BRIEF:
Could you restate the entries word for word, without the images?

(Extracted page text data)
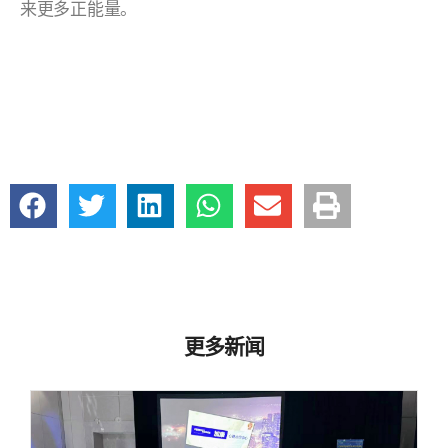
来更多正能量。
更多新闻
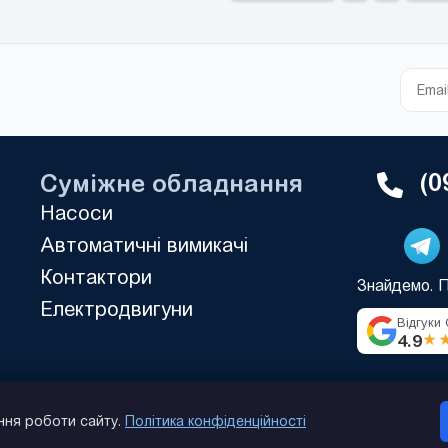
(0
Суміжне обладнання
Насоси
Автоматичні вимикачі
Контактори
Знайдемо. 
Електродвигуни
Відгуки
4.9
★
ння роботи сайту.
Політика конфіденційності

EXERCISE RESULT:
来更多正能量。
更多新闻
(0
Суміжне обладнання
Насоси
Автоматичні вимикачі
Контактори
Знайдемо. 
Електродвигуни
Відгуки
4.9
★
ння роботи сайту.
Політика конфіденційності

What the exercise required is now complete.